Жизнь — это жадный интерес к неведомой действительности, сотворенной человеком, который прекрасно разбирался в жизни.
А день рождения? В принципе он прошел очень хорошо.
6
Уже на следующий вечер все ребята с первого взгляда заметили, что Шмель взбешен. В такие минуты лицо его становилось белым, губы сжимались в тонкую ниточку, уголки губ начинали подрагивать, будто гнев так и рвался наружу, и сдержанность его стоила больших усилий. Обычно воспитатель ждал, пока все поужинают, а потом давал выход своему гневу. Но на сей раз сразу же после молитвы он резко выкрикнул:
— Боксер!
— Я. — Йоген оторвался от бутерброда с сыром, который он как раз вынимал из фольги.
— Разве я тебе не сказал в первый же день, что не потерплю в моей группе скотства?
— Сказали, — ответил Йоген невозмутимо, но с чуть заметным удивлением.
— Будь добр, встань, когда я с тобой разговариваю!
Йоген встал и вопросительно посмотрел на воспитателя.
— Как ты посмел расписывать туалетную дверь гнусными выражениями?
— Туалетную дверь? Я?
— Да, ты! Только не вздумай выкручиваться. Насколько мне известно, ни у кого, кроме тебя, зеленого фломастера нет.
— Но я ничего не писал на туалетной двери. Я в такие игры не играю.
Взгляд Шмеля оставался ледяным.
— Я знаком с твоим личным делом, равно как и со всевозможными играми, в которые ты уже успел поиграть. Или ты думаешь, что я тут за вами не наблюдаю? Твое личное дело, потом твоя тесная дружба с Таксой, который тоже далеко не херувим, плюс ко всему зеленый фломастер. Надо быть глупцом, чтобы не сделать верные выводы из всего этого. Будешь неделю дежурить в подвале, твой первый выход в город на выходной отменяется, карманные деньги за две недели высчитываются. Я все могу понять, только не такое свинство. Вы же как-никак люди, а не животные. И я не допущу, чтобы один свинтус испортил мне всю группу. Садись!
Йоген запротестовал:
— Это не я, и я не хочу, чтоб меня наказывали за то, в чем я не виноват.
— Тебе сказано — садись. Если будешь продолжать препирательства, я увеличу наказание.
Йоген сел, отставил тарелку в сторону и не притронулся к еде. Пудель одобрительно кивнул и придвинул порцию Йогена к себе. Он редко наедался досыта.
Сразу же после ужина Йоген отправился к господину Шаумелю.
— Ну, чего тебе еще?

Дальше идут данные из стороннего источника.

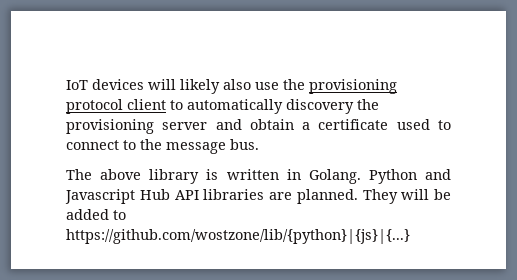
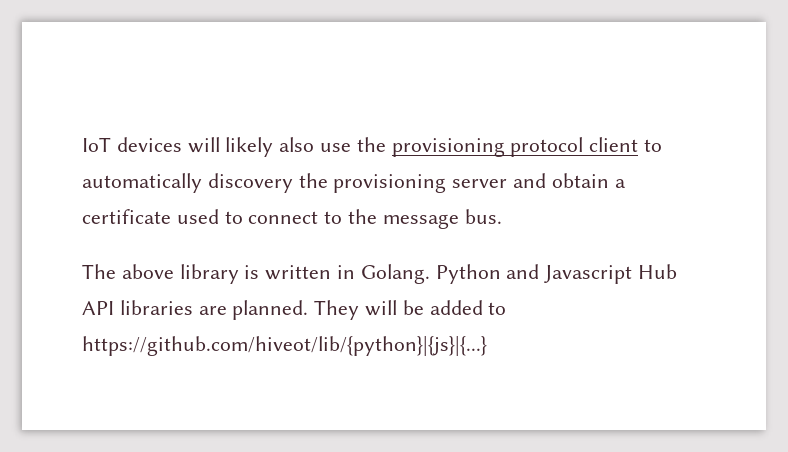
[66,229,410,244] https://github.com/wostzone/lib/{python}|{js}|{...} -> [82,336,487,356] https://github.com/hiveot/lib/{python}|{js}|{...}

Хотелось бы в ближайшее время как можно реже видеть твою физиономию!
— Господин Шаумель, я ничего на туалетной двери не писал, и я этого так не оставлю. Я буду жаловаться господину Катцу!
Господин Шаумель подскочил как ошпаренный. На лице — выражение глубочайшей обиды.

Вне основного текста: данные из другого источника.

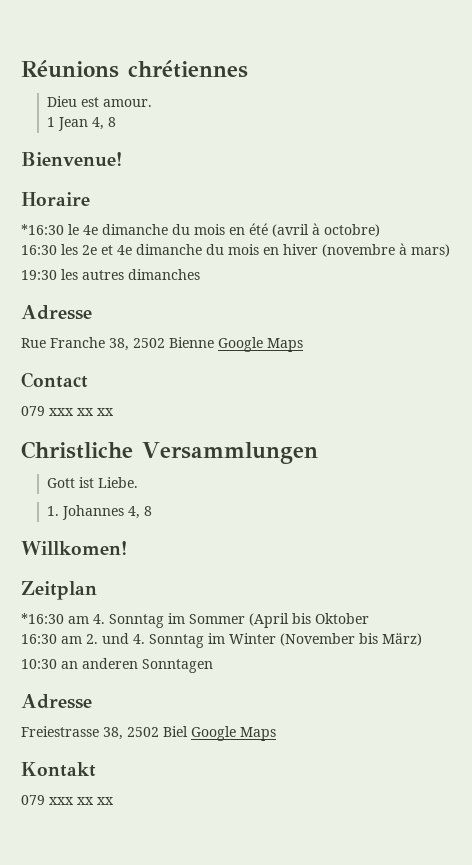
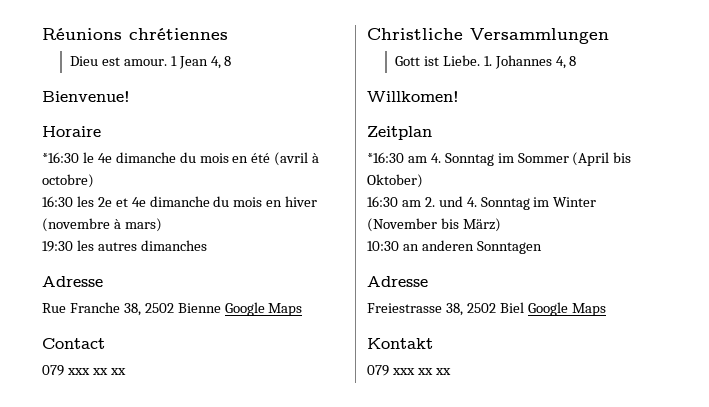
(152, 103) // -> (167, 62) none
(138, 482) // -> (480, 60) none
[315,613,369,624] Oktober -> [367,174,423,188] Oktober)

— Хочешь жаловаться! На меня? На такое еще никто не решался, голубчик, я бы и тебе не советовал. Не то увидишь, у кого тут самая длинная рука! Характеристики пишу я, и от этого зависит, когда ты отсюда выйдешь!
— Но это несправедливо, господин Шаумель!
— Час от часу не легче! Теперь ты меня еще и в несправедливости обвиняешь. Именно ты! Когда подумаешь, что там в твоем деле написано и как ты здесь уже успел отличиться, то просто диву даешься! И он еще осмеливается говорить о справедливости! Каким бы агнцем ты тут ни глядел, меня это мало трогает. Я вас насквозь вижу! Уж если вам грозит расплата, вы никогда не сознаетесь в том, что натворили!